Task description: Lines from the one containing "ur_y, columnsep: 0 -> 1" through the final line of the records below are needed, copied exactly, with no pictures.

Edit tracking data

• • •

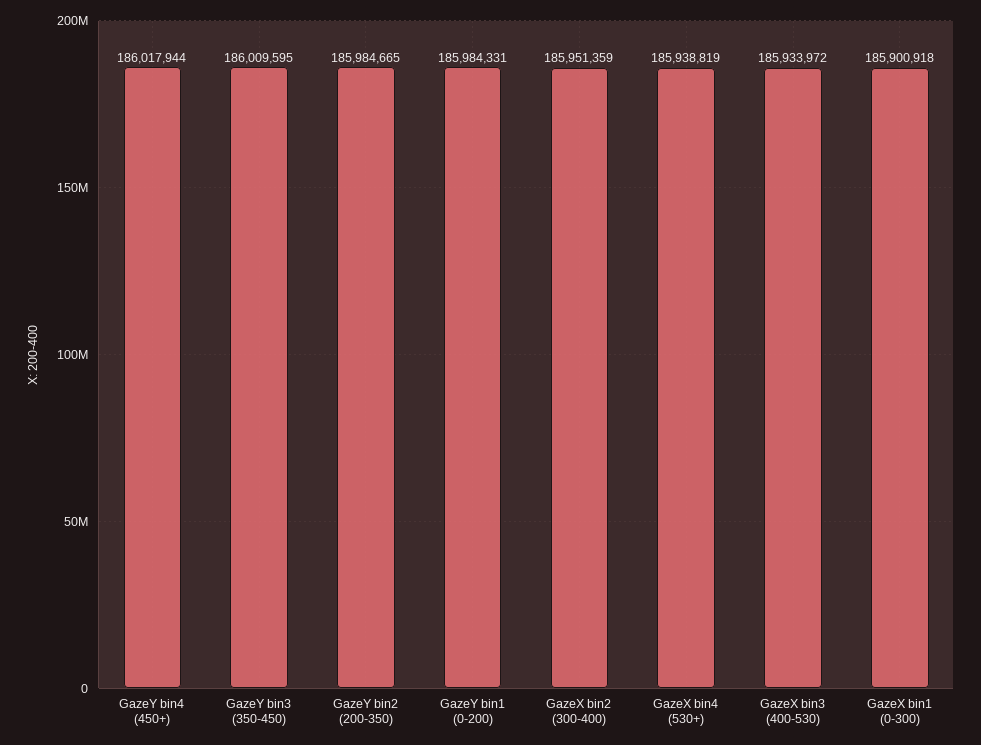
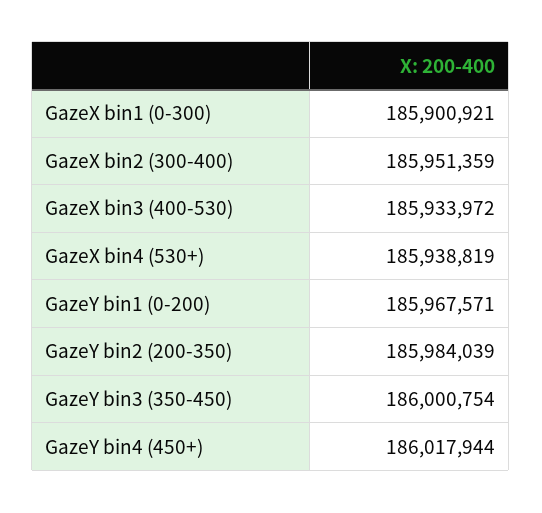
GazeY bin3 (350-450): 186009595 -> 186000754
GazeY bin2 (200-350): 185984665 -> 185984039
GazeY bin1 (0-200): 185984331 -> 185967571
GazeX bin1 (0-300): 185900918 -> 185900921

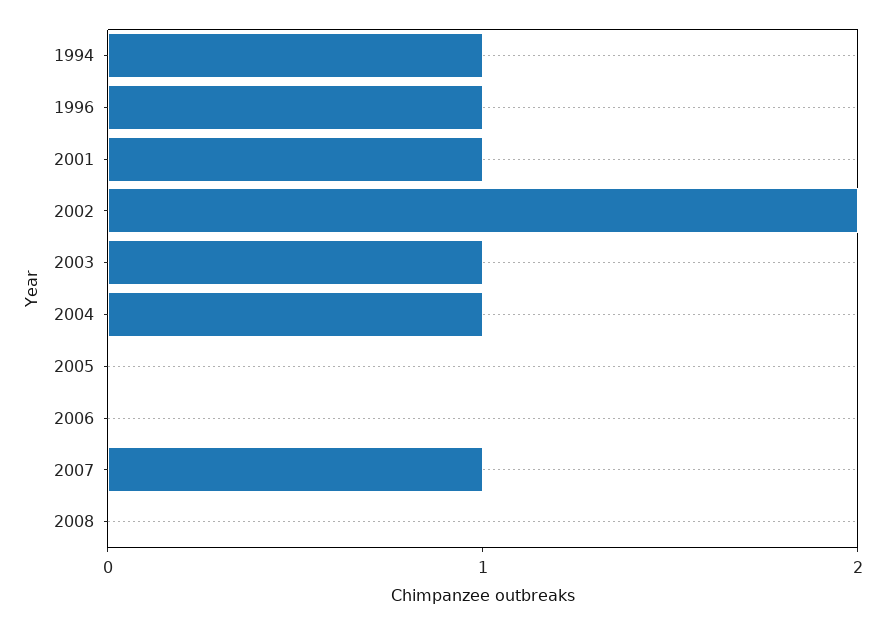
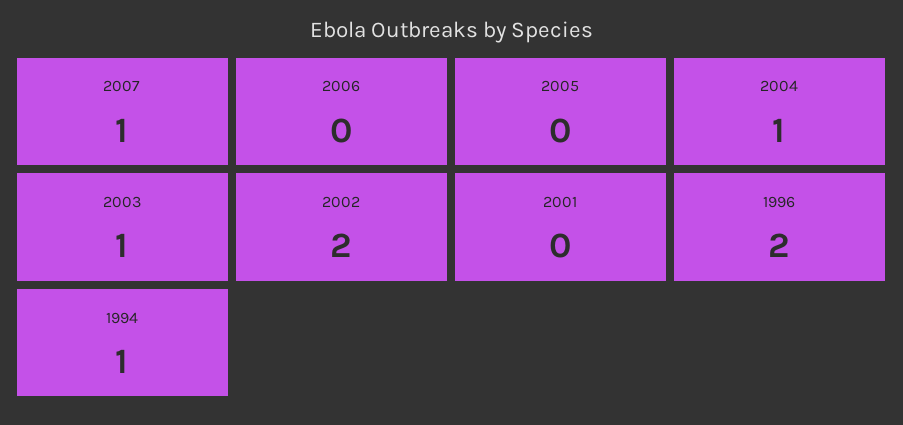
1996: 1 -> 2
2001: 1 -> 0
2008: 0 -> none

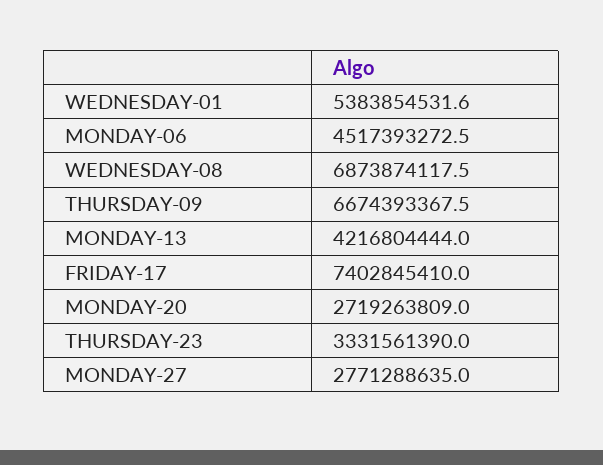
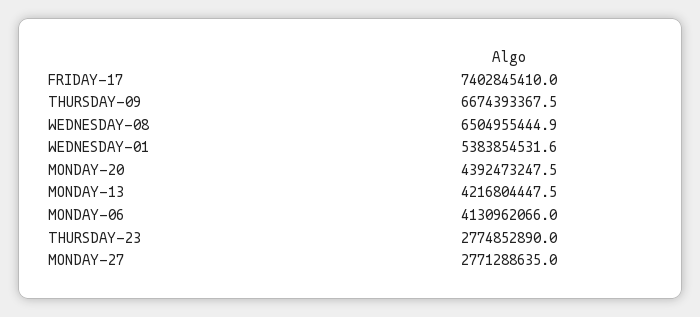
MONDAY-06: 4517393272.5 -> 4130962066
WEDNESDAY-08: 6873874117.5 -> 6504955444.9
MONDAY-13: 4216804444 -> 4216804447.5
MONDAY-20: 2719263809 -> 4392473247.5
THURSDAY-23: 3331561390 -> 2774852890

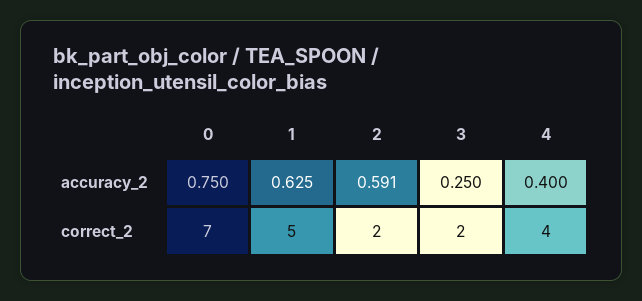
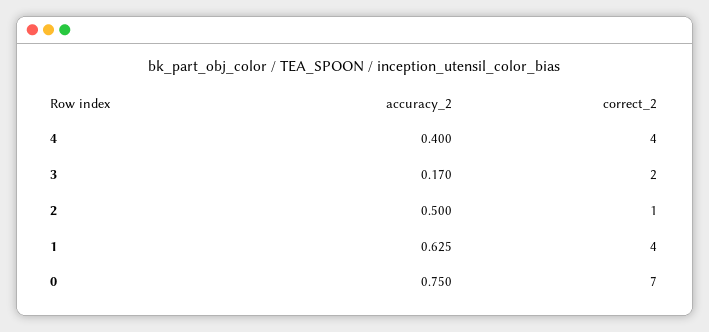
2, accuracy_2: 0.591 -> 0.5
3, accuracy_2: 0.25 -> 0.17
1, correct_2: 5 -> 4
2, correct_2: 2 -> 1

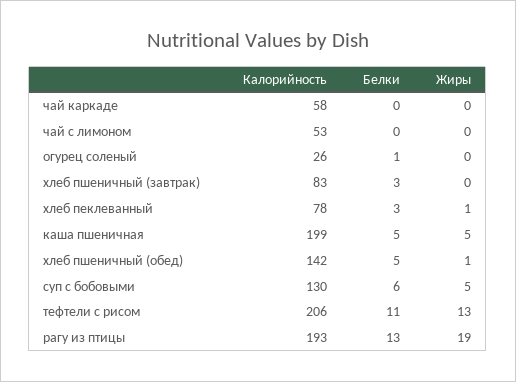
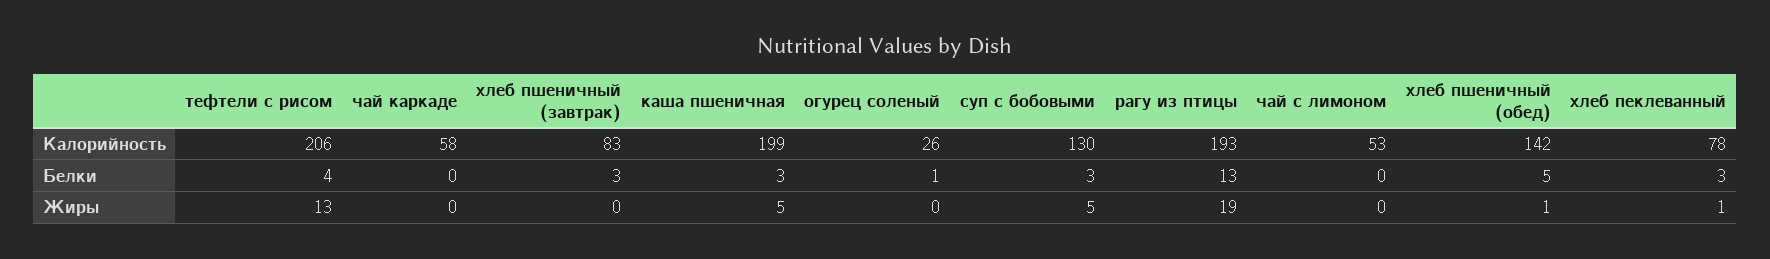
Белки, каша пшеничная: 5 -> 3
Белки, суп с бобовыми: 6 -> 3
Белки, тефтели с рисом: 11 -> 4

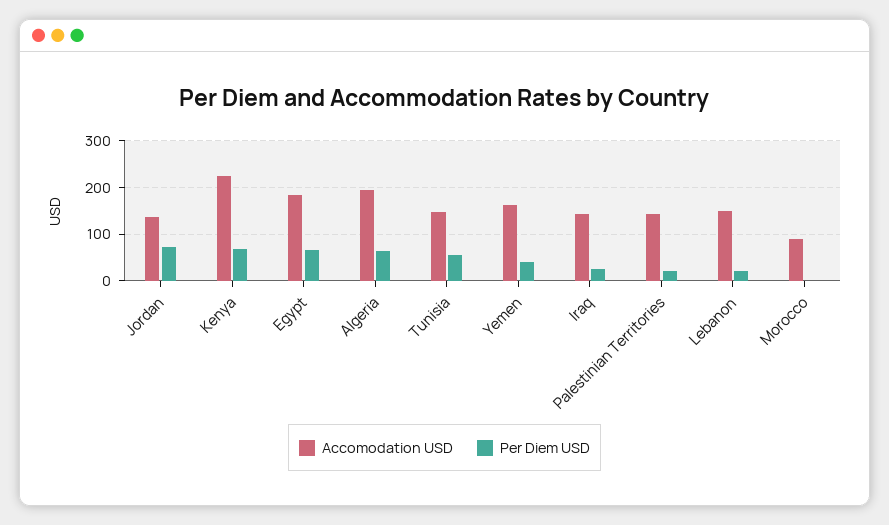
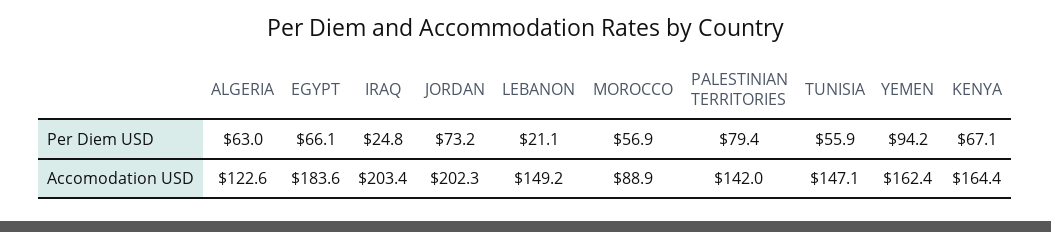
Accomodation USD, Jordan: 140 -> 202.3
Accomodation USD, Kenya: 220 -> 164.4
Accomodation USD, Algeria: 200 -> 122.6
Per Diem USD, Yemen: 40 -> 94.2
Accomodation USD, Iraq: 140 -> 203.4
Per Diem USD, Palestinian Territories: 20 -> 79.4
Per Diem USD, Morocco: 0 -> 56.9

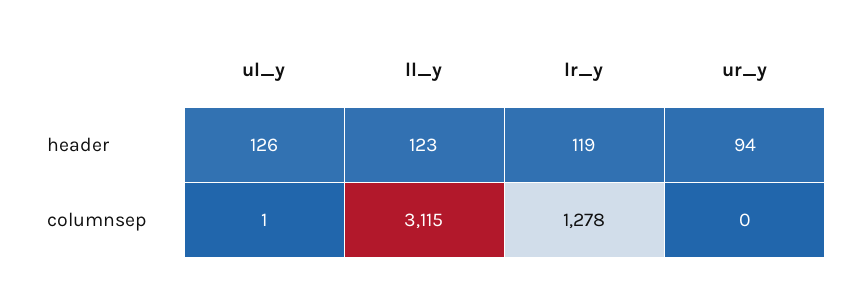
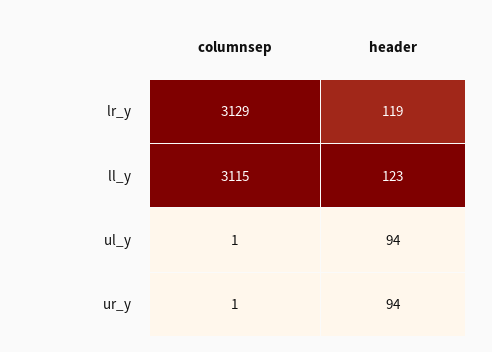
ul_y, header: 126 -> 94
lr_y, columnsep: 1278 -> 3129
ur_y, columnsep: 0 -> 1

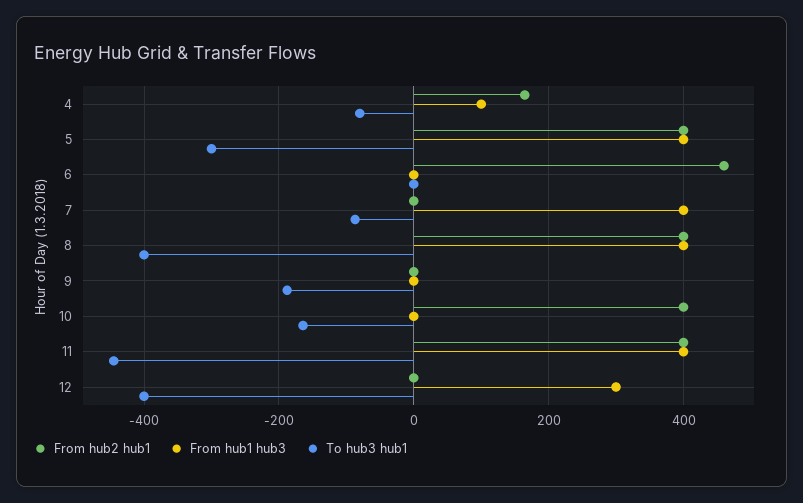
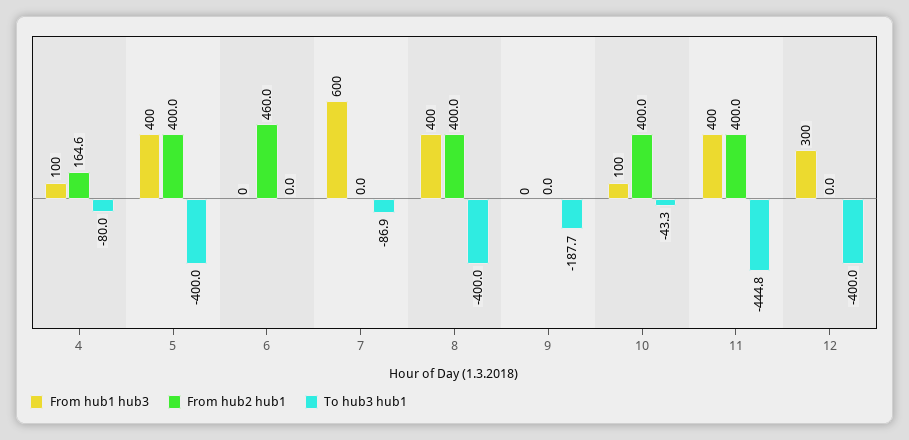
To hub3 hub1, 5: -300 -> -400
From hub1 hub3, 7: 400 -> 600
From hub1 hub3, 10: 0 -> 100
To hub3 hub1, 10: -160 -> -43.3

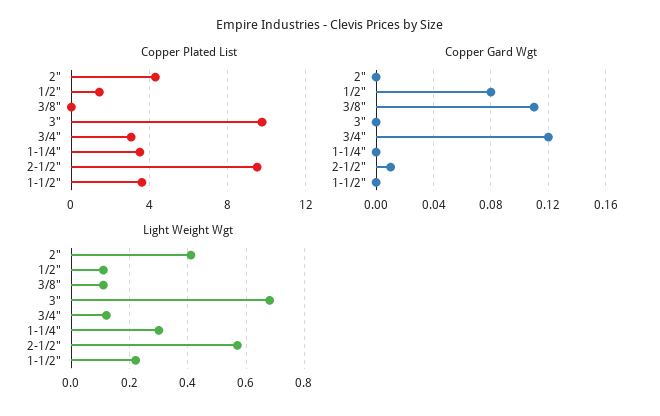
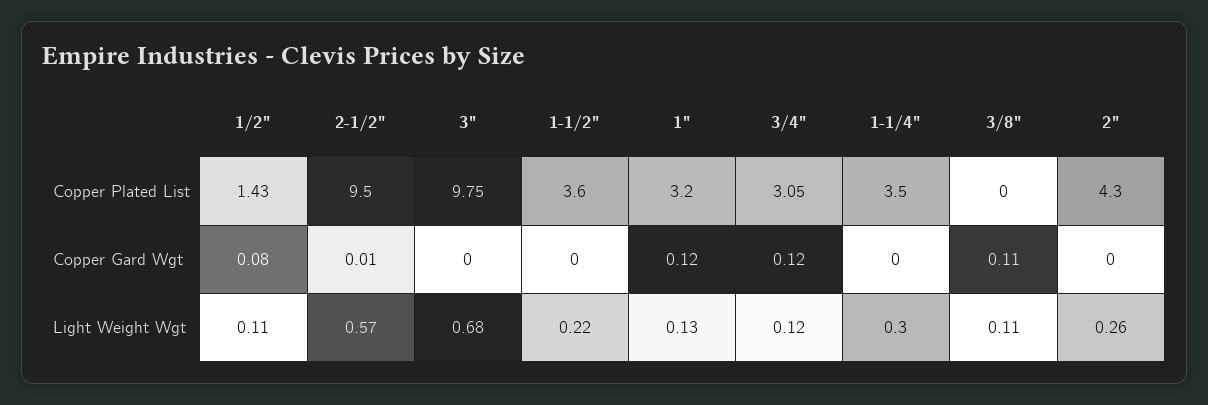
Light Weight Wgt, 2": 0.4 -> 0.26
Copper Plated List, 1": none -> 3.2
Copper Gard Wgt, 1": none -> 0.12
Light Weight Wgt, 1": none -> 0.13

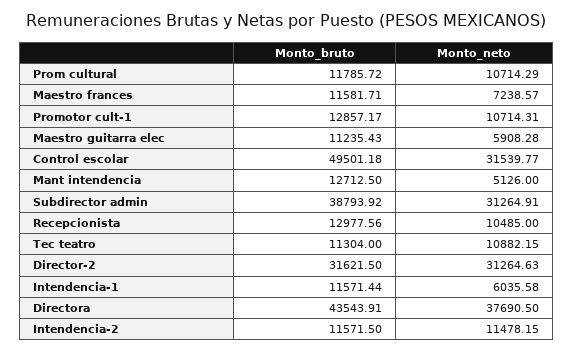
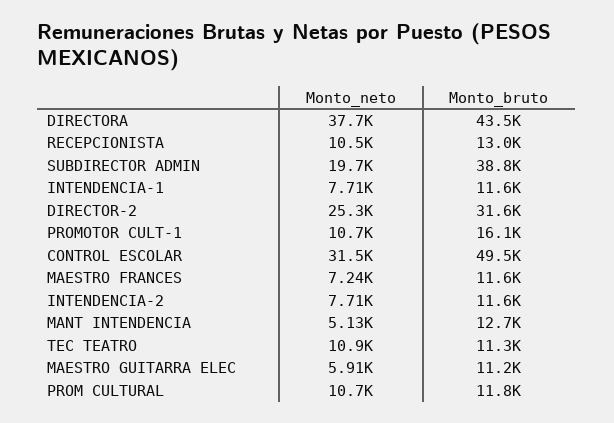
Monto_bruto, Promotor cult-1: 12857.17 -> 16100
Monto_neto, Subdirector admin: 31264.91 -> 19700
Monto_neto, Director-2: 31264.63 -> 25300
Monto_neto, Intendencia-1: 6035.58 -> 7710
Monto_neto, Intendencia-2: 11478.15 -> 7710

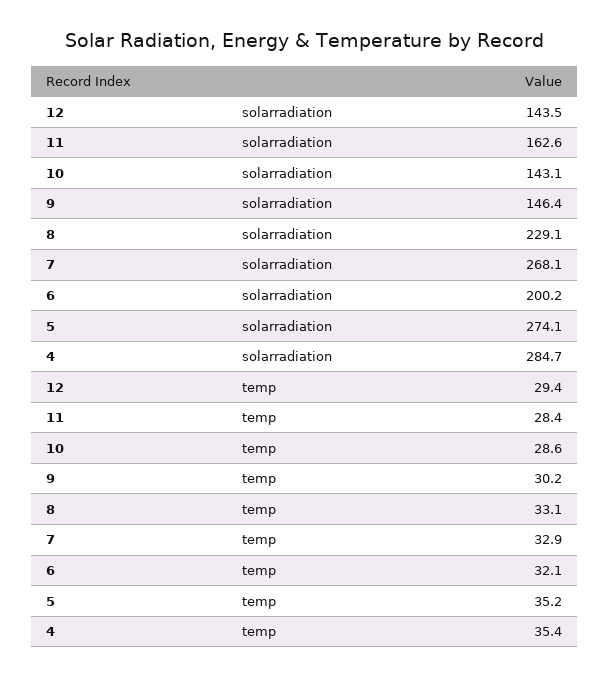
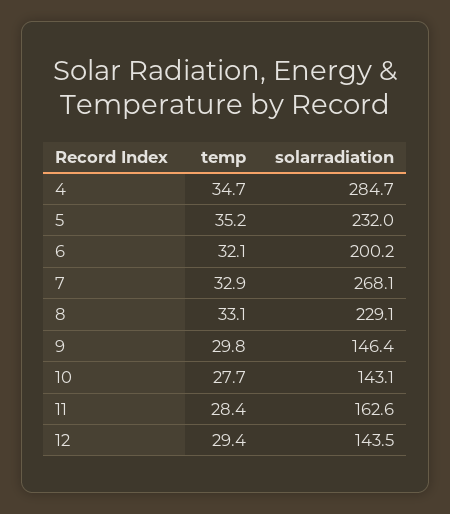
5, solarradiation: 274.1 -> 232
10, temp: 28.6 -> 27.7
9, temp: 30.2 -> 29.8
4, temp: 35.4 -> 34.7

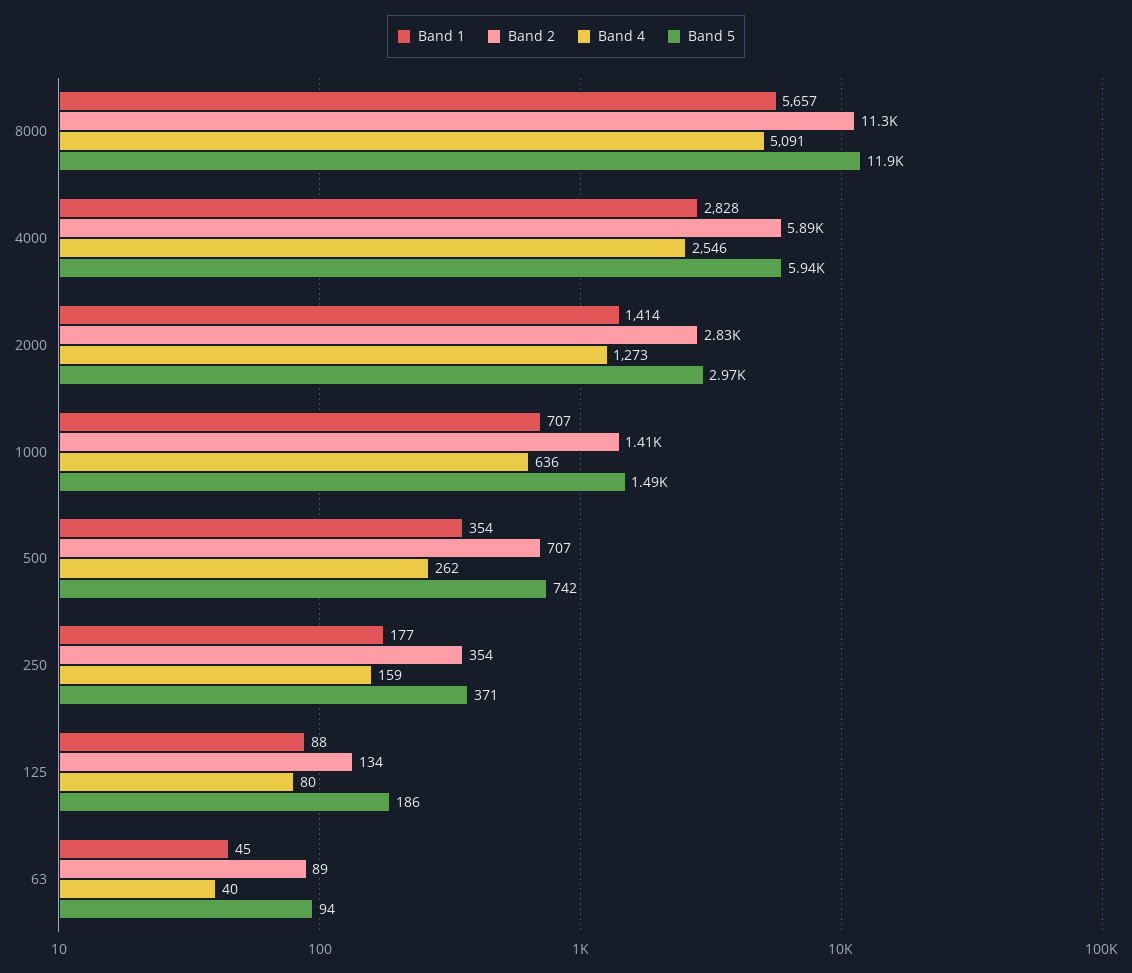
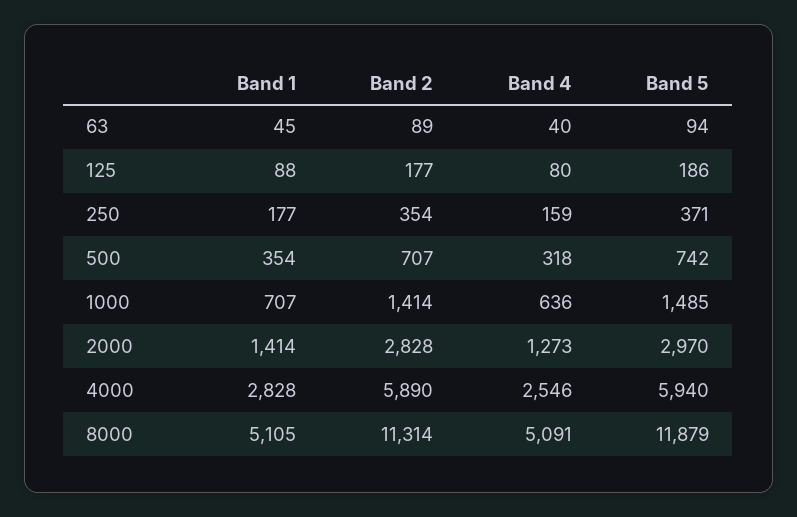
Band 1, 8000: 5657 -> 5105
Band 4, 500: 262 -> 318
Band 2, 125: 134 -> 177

• • •

Solution below:
ur_y, columnsep: 0 -> 1

To hub3 hub1, 5: -300 -> -400
From hub1 hub3, 7: 400 -> 600
From hub1 hub3, 10: 0 -> 100
To hub3 hub1, 10: -160 -> -43.3

Light Weight Wgt, 2": 0.4 -> 0.26
Copper Plated List, 1": none -> 3.2
Copper Gard Wgt, 1": none -> 0.12
Light Weight Wgt, 1": none -> 0.13

Monto_bruto, Promotor cult-1: 12857.17 -> 16100
Monto_neto, Subdirector admin: 31264.91 -> 19700
Monto_neto, Director-2: 31264.63 -> 25300
Monto_neto, Intendencia-1: 6035.58 -> 7710
Monto_neto, Intendencia-2: 11478.15 -> 7710

5, solarradiation: 274.1 -> 232
10, temp: 28.6 -> 27.7
9, temp: 30.2 -> 29.8
4, temp: 35.4 -> 34.7

Band 1, 8000: 5657 -> 5105
Band 4, 500: 262 -> 318
Band 2, 125: 134 -> 177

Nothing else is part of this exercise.